21 апреля 1912 г. Мандельштам присутствовал на чтении Блока в Петровском училище. Мы знаем, что он беседовал со старшим поэтом[280], и запись в блоковском дневнике от 18 апреля дает нам представление о том, что мог Мандельштам среди прочего от него услышать: «Весь день дома, ночью простудился от форточки, в эти холода <…> опять проклятая квартира стала нестерпима». 21 апреля, в день чтений, Блок писал: «Страшный насморк, охрип, едва читаю на вечере в Петровском училище»[281].
Из произведений, составляющих блоковский миф о возмездии, немногие столь сильны и выразительны, как «Шаги Командора». Унаследовав от Александра Пушкина маску Дон Жуана, Блок с большой тонкостью вплетает эту историю в настоящее, полностью сплавляя ее со своей персональной мифологией, и тем самым создает, возможно, самое вдохновенное в русской литературе видение жертвенной гибели интеллектуала-символиста на заре новой эпохи. Отголоски этого блоковского шедевра испещряют произведения современников.
Комический эффект от Блока, этого Дон Жуана XX в. и прославленного декламатора своих стихов, который едва-едва, совершенно охрипшим голосом читает высокотрагические строки «Шагов Командора», нельзя переоценить[282]. И очень вероятно, что Мандельштам написал «Пусть в душной комнате…» под непосредственным впечатлением от того чтения, где-то в последние десять дней апреля[283].
И в самом деле, этот текст насквозь пронизан блоковским присутствием. Образы стихотворения напоминают и как бы комментируют творчество Блока, его поэтическую позу, его мировоззрение. На самом поверхностном уровне, наряду с уже отмеченными перекличками, можно указать на семантическое снижение (при звуковом сходстве) слов «пусто в пышной спальне» в строке «Пусть в душной комнате». Кроме того, загадочная фраза «с которых петли сняты» в отсутствие ясного референта может напомнить выражение «снята с петель», вызывающее, в свою очередь, образ распахнутой настежь двери в «Шагах Командора». Таким образом, в плотном по смыслу вступительном четверостишии стихотворения Мандельштама потенциально умещено сразу несколько аллюзий на блоковское стихотворение[284].

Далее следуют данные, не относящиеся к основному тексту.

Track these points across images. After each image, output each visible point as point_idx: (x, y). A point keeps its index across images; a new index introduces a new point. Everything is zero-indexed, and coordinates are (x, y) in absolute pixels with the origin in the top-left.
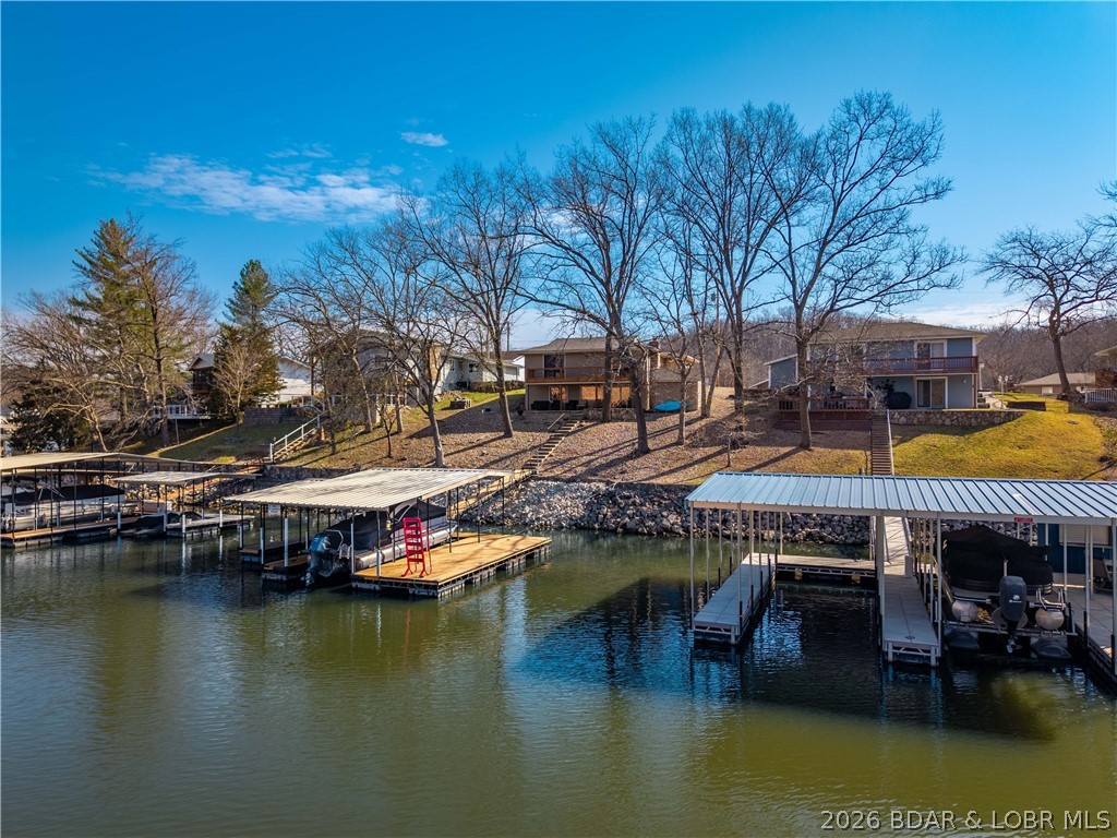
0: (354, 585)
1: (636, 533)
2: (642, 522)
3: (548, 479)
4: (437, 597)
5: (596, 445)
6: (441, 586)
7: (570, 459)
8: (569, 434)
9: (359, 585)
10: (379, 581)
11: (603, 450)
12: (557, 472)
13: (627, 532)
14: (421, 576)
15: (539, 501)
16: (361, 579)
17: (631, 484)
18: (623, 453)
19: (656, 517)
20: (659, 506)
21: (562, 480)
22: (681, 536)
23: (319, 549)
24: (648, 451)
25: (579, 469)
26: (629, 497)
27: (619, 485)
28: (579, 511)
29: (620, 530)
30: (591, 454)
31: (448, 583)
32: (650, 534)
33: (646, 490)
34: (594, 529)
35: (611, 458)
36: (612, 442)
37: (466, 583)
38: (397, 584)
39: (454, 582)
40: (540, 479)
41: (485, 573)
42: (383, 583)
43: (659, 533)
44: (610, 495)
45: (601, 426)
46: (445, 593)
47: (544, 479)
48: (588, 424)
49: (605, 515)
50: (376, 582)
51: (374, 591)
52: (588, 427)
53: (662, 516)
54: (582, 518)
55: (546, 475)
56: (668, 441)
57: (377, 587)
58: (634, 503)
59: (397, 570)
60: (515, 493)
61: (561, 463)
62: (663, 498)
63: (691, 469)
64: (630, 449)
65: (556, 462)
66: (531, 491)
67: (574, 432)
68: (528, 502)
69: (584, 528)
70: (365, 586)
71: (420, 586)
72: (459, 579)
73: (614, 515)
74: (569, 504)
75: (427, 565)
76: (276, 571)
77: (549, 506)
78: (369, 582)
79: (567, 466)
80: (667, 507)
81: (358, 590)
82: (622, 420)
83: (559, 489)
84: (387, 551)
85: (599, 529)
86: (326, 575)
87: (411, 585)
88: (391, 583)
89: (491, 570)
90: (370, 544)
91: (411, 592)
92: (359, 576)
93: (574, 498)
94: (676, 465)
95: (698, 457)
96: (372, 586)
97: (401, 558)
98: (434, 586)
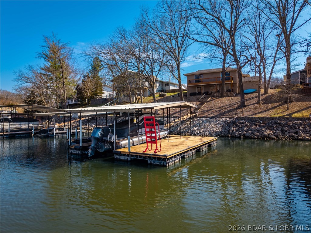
0: (115, 157)
1: (251, 138)
2: (253, 133)
3: (202, 117)
4: (166, 166)
5: (221, 105)
6: (168, 159)
7: (211, 110)
8: (207, 102)
9: (119, 157)
10: (130, 155)
11: (224, 106)
12: (206, 114)
13: (246, 137)
14: (155, 152)
15: (200, 126)
16: (120, 154)
17: (243, 117)
18: (234, 107)
19: (259, 131)
20: (259, 126)
21: (209, 118)
22: (275, 139)
23: (96, 136)
24: (245, 106)
25: (216, 113)
26: (243, 123)
27: (237, 118)
28: (219, 130)
29: (242, 137)
30: (219, 108)
31: (172, 157)
32: (258, 139)
33: (251, 120)
34: (228, 137)
35: (229, 109)
36: (227, 104)
37: (182, 158)
38: (140, 157)
39: (175, 157)
40: (199, 117)
41: (190, 152)
42: (132, 156)
43: (263, 139)
44: (234, 123)
45: (220, 99)
46: (171, 163)
47: (200, 117)
48: (215, 98)
49: (233, 131)
50: (128, 155)
51: (127, 161)
52: (215, 99)
53: (262, 130)
54: (221, 132)
55: (201, 116)
56: (253, 102)
57: (129, 159)
58: (246, 125)
59: (140, 149)
60: (188, 123)
61: (207, 111)
62: (260, 123)
63: (269, 111)
64: (236, 106)
65: (204, 111)
66: (195, 122)
67: (209, 101)
68: (195, 126)
69: (223, 136)
70: (122, 158)
71: (155, 158)
72: (178, 155)
73: (237, 131)
74: (214, 126)
75: (159, 147)
76: (75, 149)
77: (204, 127)
78: (124, 155)
79: (210, 112)
80: (263, 127)
81: (118, 160)
82: (229, 96)
83: (208, 121)
84: (135, 139)
85: (231, 137)
86: (101, 151)
87: (149, 158)
88: (137, 156)
89: (194, 151)
90: (126, 134)
91: (149, 162)
92: (118, 152)
93: (215, 124)
94: (261, 110)
95: (270, 107)
96: (126, 158)
97: (143, 143)
98: (164, 159)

Восьмая строка («И с отвращением глядит на круг минут…») тоже отсылает к символистской эстетике. Это особенно ясно по подтексту из Иннокентия Анненского. В стихотворении «∞» («Девиз Таинственной похож…»)[285], этом вдумчивом диалоге с младшими символистами, есть такие строки: «В кругу эмалевых минут / Ее свершаются обеты»[286]. Поклонение безграничному женскому непознаваемому символистов (и грамматический род здесь имеет ключевое значение для того, чтобы задать культурный контекст) осуществляется изнутри круга земного времени. Именно этот символический циферблат вновь появляется, чтобы уязвлять больного, в «Пусть в душной комнате…».